On his return to Iran in 1957, Mehr again assumed an active role in the Zoroastrian community and was elected Chairman of the Tehrani Zoroastrian Anjoman, a position he held until the Iranian Revolution of 1979. He was a founder of the “Ancient Iranian Cultural Society”. Mehr attended all World Zoroastrian Congress es since their inception in 1960 in Iran.
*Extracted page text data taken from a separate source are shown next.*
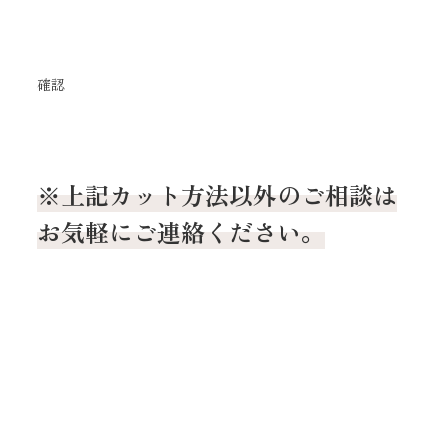
確認
※上記カット方法以外のご相談は
お気軽にご連絡ください。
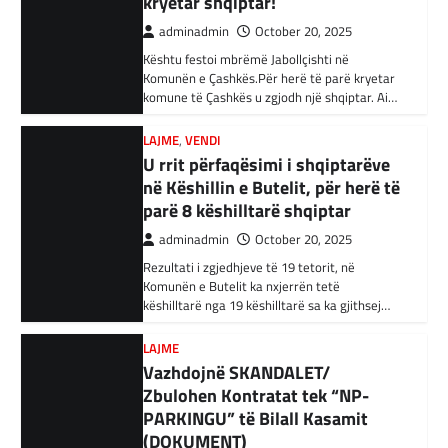
komune të Çashkës u zgjodh një shqiptar. Ai…
Bujar Osmani, paralajmëroi se që në ditën e
Shtetin Islamik, arrestohen 34
parë të mandatit të tij…
persona në Turqi
LAJME
,
VENDI
adminadmin
February 3, 2024
U rrit përfaqësimi i shqiptarëve
në Këshillin e Butelit, për herë të
Autoritetet turke i kanë arrestuar të shtunën
34 njerëz të dyshuar për lidhje me Shtetin
parë 8 këshilltarë shqiptar
Islamik gjatë një operacioni të…
adminadmin
October 20, 2025
BOTA
,
KRONIKË E ZEZË
,
RAJONI
Rezultati i zgjedhjeve të 19 tetorit, në
Komunën e Butelit ka nxjerrën tetë
Irani dënon sulmet ajrore të
këshilltarë nga 19 këshilltarë sa ka gjithsej…
SHBA-së
adminadmin
February 3, 2024
LAJME
Vazhdojnë SKANDALET/
Në qytetin al-Ka’im, rreth 350 km në
veriperëndim të Bagdadit, gjithçka që ka
Zbulohen Kontratat tek “NP-
mbetur pas sulmeve ajrore të Uashingtonit
PARKINGU” të Bilall Kasamit
është…
(DOKUMENT)
KRONIKË E ZEZË
,
LAJME
,
RAJONI
adminadmin
October 17, 2025
Tetë persona kërkojnë ndihmë
Skandalet në komunën e Tetovës nuk kanë të
pas aksidentit ku u përfshinë 14
ndalur! Pas publikimit të qindra kontratave të
dyshimta tek XHOB2011, tashmë janë…
automjete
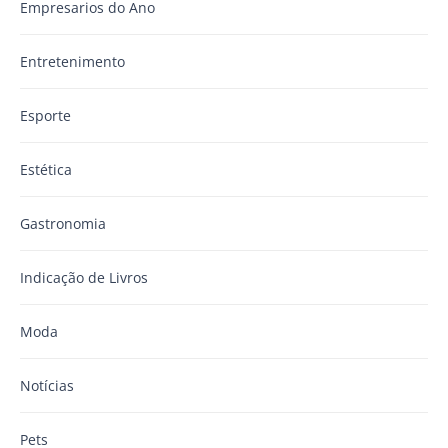
Empresarios do Ano
Entretenimento
Esporte
Estética
Gastronomia
Indicação de Livros
Moda
Notícias
Pets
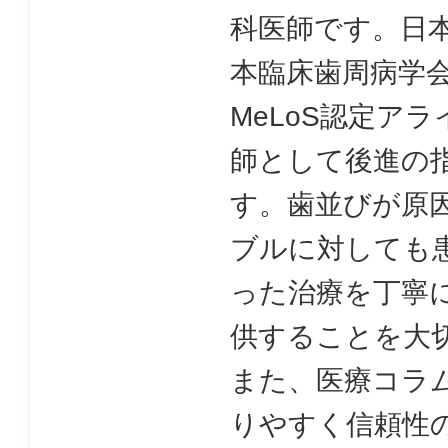
科医師です。日
本臨床歯周病学
MeLoS認定ア
師として後進の
す。歯並びが原
ブルに対しても
った治療を丁寧
供することを大
また、医療コラ
りやすく信頼性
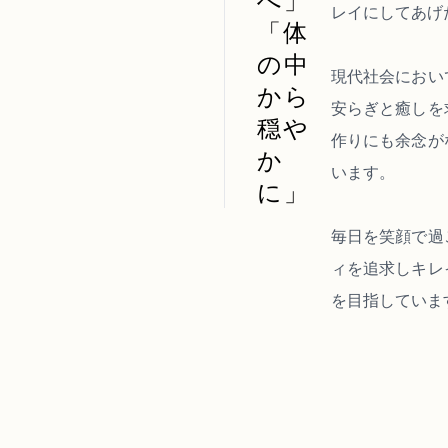
レイにしてあげ
「体
の中
現代社会におい
から
安らぎと癒しを
穏や
作りにも余念が
か
います。
に」
毎日を笑顔で過
ィを追求しキレ
を目指していま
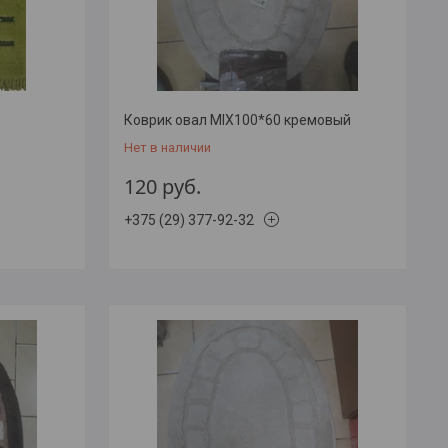
Коврик овал MIX100*60 кремовый
Нет в наличии
120
руб.
+375 (29) 377-92-32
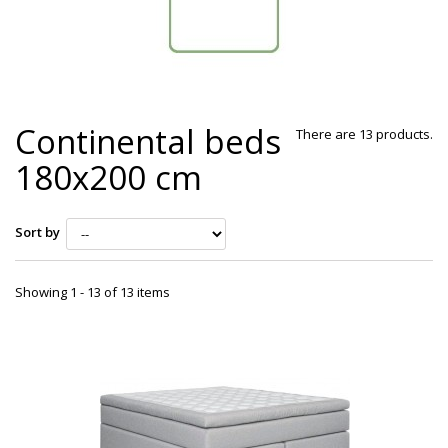
Continental beds
There are 13 products.
180x200 cm
Sort by
Showing 1 - 13 of 13 items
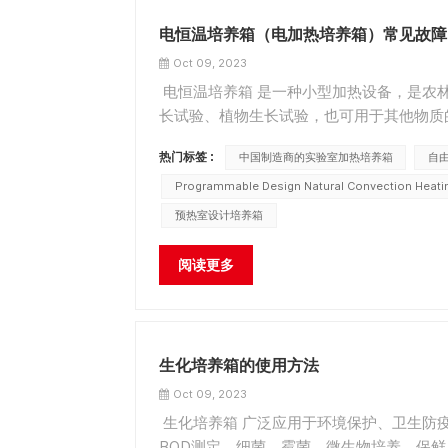
电恒温培养箱（电加热培养箱）常见故障
Oct 09, 2023
电恒温培养箱 是一种小型加热设备，是农
长试验、植物生长试验，也可用于其他物质的
有风扇，可能有异物进入风扇，或者风扇轴承
热门标签 :
中国制造商的实验室加热培养箱
自
Programmable Design Natural Convection Heati
预热室设计培养箱
阅读更多
生化培养箱的使用方法
Oct 09, 2023
生化培养箱 广泛应用于环境保护、卫生防
BOD测定、细菌、霉菌、微生物培养、保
He is a founder of the World Zoroastrian Organization (WZO).

==Career in exile==
Mehr traveled extensively and gave lectures in the United States, Canada, Europe, Australia, the Soviet Union and China. He had published twelve books in Persian and English on industrial law, social insurance, religion and international relations, including The Zoroastrian Tradition and A Colonial Legacy along with eighty articles in professional journals. In addition to his publications, he has given numerous television and radio interviews in several countries.

==Personal life==
Mehr and his wife, Parichehr (née Naderi) had three children: Mehrdad, Mehran, and Mitra.

A biography of his life, Triumph Over Discrimination: The Life Story of Farhang Mehr, by Lylah M. Alphonse, was published in December 2000.